**EXERCISE**. Locate, in the data below, the line that contains "28: (225, 49)" and the line that contains "119: (5, 61)"; reproduce exactly those two lines and every line between them, nothing more.

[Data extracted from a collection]

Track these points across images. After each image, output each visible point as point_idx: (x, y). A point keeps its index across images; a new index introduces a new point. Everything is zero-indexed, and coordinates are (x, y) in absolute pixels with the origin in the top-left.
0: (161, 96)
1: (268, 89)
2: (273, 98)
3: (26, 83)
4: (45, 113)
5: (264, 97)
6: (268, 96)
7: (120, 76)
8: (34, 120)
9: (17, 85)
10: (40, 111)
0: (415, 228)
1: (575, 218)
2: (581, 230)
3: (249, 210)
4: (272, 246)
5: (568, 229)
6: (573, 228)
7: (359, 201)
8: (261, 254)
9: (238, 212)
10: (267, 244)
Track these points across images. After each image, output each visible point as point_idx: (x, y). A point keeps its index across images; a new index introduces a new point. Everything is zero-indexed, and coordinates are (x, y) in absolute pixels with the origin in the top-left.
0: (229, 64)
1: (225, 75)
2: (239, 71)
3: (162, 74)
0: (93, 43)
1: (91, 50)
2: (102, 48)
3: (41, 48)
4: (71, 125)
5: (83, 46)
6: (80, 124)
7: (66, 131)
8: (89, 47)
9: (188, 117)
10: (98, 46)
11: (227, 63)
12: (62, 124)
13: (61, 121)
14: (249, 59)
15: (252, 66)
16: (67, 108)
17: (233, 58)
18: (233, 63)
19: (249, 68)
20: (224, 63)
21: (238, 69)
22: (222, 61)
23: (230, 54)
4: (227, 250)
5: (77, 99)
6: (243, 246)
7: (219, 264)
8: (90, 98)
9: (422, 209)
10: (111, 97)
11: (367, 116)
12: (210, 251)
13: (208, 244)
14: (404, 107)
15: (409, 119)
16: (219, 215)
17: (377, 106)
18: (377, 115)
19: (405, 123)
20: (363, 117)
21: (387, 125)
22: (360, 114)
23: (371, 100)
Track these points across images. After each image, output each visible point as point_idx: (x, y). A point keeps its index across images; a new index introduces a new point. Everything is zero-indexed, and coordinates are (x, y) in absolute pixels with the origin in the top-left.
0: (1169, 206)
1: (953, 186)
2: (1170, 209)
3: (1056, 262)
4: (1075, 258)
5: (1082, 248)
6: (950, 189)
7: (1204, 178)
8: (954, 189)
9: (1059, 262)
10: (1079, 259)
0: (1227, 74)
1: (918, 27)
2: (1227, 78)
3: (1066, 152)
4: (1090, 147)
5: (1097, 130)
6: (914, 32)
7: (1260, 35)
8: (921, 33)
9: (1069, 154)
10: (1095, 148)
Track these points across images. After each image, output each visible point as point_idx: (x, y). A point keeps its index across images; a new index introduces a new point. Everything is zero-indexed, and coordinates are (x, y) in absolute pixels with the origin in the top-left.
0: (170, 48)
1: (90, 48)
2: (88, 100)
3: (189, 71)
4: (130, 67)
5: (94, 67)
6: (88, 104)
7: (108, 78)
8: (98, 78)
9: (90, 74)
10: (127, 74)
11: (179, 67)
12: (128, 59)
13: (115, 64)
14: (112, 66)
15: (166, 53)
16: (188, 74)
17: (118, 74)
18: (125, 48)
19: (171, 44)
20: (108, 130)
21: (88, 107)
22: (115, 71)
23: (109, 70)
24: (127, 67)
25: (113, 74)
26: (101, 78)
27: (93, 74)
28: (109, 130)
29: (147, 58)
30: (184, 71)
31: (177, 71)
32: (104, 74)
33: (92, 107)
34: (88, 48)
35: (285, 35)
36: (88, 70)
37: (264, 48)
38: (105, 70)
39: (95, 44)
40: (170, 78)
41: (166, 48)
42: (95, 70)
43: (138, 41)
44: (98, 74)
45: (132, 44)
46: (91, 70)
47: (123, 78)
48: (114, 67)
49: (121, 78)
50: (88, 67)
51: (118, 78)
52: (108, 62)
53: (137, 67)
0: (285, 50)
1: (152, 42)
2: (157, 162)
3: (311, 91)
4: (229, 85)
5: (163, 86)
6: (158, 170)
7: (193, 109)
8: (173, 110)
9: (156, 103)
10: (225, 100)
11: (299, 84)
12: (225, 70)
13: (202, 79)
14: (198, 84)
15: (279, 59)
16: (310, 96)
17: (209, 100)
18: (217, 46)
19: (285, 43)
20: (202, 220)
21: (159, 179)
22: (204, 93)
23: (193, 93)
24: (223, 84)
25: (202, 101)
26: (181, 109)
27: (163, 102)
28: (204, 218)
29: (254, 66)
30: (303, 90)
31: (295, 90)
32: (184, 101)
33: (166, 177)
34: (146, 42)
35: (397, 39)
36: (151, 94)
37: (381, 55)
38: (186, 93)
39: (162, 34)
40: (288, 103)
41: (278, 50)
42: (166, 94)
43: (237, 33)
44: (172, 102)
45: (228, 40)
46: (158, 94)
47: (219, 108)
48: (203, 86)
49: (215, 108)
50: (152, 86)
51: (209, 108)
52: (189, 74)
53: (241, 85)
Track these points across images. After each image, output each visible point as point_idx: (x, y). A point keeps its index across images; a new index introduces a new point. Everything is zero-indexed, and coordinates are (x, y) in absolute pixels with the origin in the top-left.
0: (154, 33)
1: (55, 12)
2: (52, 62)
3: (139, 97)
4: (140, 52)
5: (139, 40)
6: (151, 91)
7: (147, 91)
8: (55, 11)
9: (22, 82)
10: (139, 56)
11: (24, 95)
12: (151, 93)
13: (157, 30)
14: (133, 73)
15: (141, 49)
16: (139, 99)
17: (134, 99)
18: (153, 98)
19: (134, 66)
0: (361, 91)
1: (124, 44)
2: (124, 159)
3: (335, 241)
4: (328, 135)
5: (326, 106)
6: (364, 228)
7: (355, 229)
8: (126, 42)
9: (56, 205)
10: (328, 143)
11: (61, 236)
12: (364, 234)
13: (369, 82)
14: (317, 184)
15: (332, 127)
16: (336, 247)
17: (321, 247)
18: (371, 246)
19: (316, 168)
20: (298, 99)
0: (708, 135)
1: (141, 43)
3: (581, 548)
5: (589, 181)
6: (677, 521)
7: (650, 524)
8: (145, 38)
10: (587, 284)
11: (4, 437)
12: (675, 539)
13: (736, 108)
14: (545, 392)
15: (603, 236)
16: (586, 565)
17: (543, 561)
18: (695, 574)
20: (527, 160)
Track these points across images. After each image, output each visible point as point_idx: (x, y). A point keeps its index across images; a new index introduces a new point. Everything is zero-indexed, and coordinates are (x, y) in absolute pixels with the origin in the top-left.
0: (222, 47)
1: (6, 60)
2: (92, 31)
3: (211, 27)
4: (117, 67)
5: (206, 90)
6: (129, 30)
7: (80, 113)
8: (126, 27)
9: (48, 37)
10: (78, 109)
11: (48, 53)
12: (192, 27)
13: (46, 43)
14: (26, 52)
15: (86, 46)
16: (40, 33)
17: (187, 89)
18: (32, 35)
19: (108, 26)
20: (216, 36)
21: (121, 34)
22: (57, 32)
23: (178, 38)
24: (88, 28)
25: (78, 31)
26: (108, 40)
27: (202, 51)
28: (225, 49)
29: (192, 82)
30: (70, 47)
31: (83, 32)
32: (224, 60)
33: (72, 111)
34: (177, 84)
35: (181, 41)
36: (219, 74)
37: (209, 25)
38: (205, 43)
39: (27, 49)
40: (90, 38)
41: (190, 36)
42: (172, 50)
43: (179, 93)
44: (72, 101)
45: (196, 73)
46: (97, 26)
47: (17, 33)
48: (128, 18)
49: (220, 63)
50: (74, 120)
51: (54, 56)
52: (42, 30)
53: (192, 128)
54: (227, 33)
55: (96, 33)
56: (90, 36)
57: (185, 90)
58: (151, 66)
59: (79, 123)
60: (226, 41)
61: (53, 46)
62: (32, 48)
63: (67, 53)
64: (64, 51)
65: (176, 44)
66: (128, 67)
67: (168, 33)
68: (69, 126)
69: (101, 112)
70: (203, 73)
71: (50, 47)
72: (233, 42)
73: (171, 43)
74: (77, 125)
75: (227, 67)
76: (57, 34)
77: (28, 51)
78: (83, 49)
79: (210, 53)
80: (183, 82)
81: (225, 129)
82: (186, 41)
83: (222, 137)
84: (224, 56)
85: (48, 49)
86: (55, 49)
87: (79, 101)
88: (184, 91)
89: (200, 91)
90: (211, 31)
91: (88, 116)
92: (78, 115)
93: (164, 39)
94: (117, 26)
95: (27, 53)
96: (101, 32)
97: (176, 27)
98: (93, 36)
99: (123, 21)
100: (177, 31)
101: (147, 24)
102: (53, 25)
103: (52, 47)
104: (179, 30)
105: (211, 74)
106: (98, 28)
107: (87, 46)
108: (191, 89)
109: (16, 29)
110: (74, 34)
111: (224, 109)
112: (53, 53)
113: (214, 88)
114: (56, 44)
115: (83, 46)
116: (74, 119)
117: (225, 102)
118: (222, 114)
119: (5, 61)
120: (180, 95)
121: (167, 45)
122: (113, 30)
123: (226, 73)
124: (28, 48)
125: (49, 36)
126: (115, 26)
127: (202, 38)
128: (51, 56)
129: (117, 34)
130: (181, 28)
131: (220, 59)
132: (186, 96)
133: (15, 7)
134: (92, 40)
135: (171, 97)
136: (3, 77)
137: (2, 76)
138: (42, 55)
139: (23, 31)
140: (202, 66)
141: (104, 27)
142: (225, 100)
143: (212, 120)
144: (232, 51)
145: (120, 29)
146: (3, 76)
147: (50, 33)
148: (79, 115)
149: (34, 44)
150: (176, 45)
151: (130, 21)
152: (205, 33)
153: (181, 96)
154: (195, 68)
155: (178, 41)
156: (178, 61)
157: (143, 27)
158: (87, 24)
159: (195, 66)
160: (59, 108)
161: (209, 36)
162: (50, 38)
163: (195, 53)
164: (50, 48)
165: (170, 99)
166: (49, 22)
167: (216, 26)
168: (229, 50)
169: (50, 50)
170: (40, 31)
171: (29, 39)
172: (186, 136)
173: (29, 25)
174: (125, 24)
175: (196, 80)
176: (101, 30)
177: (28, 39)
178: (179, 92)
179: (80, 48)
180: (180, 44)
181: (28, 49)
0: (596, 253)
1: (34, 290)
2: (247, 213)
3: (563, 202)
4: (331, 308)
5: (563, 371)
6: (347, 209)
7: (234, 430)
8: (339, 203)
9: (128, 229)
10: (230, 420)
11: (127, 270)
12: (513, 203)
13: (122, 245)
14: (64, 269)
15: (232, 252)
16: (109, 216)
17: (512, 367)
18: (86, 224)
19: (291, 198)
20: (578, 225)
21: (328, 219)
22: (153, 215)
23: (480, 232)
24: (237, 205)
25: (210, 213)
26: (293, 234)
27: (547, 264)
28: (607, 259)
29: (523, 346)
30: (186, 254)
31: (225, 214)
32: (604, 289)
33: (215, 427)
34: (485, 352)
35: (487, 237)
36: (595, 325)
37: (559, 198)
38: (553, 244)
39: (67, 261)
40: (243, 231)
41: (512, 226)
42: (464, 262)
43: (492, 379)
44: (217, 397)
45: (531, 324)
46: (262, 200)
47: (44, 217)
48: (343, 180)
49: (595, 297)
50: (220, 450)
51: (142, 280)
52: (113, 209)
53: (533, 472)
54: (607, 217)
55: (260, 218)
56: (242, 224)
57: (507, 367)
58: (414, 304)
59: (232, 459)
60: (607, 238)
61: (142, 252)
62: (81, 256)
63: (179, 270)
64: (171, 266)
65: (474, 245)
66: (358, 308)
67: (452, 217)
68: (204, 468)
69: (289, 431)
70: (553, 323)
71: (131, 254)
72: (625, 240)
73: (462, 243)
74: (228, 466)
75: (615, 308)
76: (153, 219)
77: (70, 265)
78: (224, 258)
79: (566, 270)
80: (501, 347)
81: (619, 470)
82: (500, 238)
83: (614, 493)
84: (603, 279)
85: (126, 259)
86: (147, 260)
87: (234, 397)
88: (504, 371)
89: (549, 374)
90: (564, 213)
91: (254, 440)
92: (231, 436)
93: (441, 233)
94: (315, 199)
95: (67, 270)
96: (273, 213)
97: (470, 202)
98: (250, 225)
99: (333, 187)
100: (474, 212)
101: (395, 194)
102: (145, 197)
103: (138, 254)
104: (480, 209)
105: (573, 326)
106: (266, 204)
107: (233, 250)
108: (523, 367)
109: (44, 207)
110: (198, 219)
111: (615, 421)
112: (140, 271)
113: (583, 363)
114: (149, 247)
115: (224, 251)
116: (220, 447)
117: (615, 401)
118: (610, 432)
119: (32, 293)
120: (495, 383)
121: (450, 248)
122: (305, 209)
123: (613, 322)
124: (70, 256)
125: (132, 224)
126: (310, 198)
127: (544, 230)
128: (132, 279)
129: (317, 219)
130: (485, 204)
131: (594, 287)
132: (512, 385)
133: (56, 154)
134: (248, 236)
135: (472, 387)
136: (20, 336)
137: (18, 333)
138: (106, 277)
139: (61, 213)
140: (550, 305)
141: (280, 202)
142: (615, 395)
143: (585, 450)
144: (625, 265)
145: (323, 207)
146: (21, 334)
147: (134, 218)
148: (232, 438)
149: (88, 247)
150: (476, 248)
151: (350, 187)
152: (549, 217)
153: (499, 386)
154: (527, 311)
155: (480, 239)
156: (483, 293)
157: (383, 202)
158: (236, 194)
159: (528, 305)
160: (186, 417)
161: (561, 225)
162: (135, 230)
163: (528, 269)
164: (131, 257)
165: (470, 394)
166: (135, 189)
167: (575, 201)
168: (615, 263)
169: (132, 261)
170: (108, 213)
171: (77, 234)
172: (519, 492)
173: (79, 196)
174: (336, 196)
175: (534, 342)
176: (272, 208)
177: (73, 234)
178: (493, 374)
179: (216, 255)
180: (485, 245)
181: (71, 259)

**RESULT FOR THIS TASK**.
28: (225, 49)
29: (192, 82)
30: (70, 47)
31: (83, 32)
32: (224, 60)
33: (72, 111)
34: (177, 84)
35: (181, 41)
36: (219, 74)
37: (209, 25)
38: (205, 43)
39: (27, 49)
40: (90, 38)
41: (190, 36)
42: (172, 50)
43: (179, 93)
44: (72, 101)
45: (196, 73)
46: (97, 26)
47: (17, 33)
48: (128, 18)
49: (220, 63)
50: (74, 120)
51: (54, 56)
52: (42, 30)
53: (192, 128)
54: (227, 33)
55: (96, 33)
56: (90, 36)
57: (185, 90)
58: (151, 66)
59: (79, 123)
60: (226, 41)
61: (53, 46)
62: (32, 48)
63: (67, 53)
64: (64, 51)
65: (176, 44)
66: (128, 67)
67: (168, 33)
68: (69, 126)
69: (101, 112)
70: (203, 73)
71: (50, 47)
72: (233, 42)
73: (171, 43)
74: (77, 125)
75: (227, 67)
76: (57, 34)
77: (28, 51)
78: (83, 49)
79: (210, 53)
80: (183, 82)
81: (225, 129)
82: (186, 41)
83: (222, 137)
84: (224, 56)
85: (48, 49)
86: (55, 49)
87: (79, 101)
88: (184, 91)
89: (200, 91)
90: (211, 31)
91: (88, 116)
92: (78, 115)
93: (164, 39)
94: (117, 26)
95: (27, 53)
96: (101, 32)
97: (176, 27)
98: (93, 36)
99: (123, 21)
100: (177, 31)
101: (147, 24)
102: (53, 25)
103: (52, 47)
104: (179, 30)
105: (211, 74)
106: (98, 28)
107: (87, 46)
108: (191, 89)
109: (16, 29)
110: (74, 34)
111: (224, 109)
112: (53, 53)
113: (214, 88)
114: (56, 44)
115: (83, 46)
116: (74, 119)
117: (225, 102)
118: (222, 114)
119: (5, 61)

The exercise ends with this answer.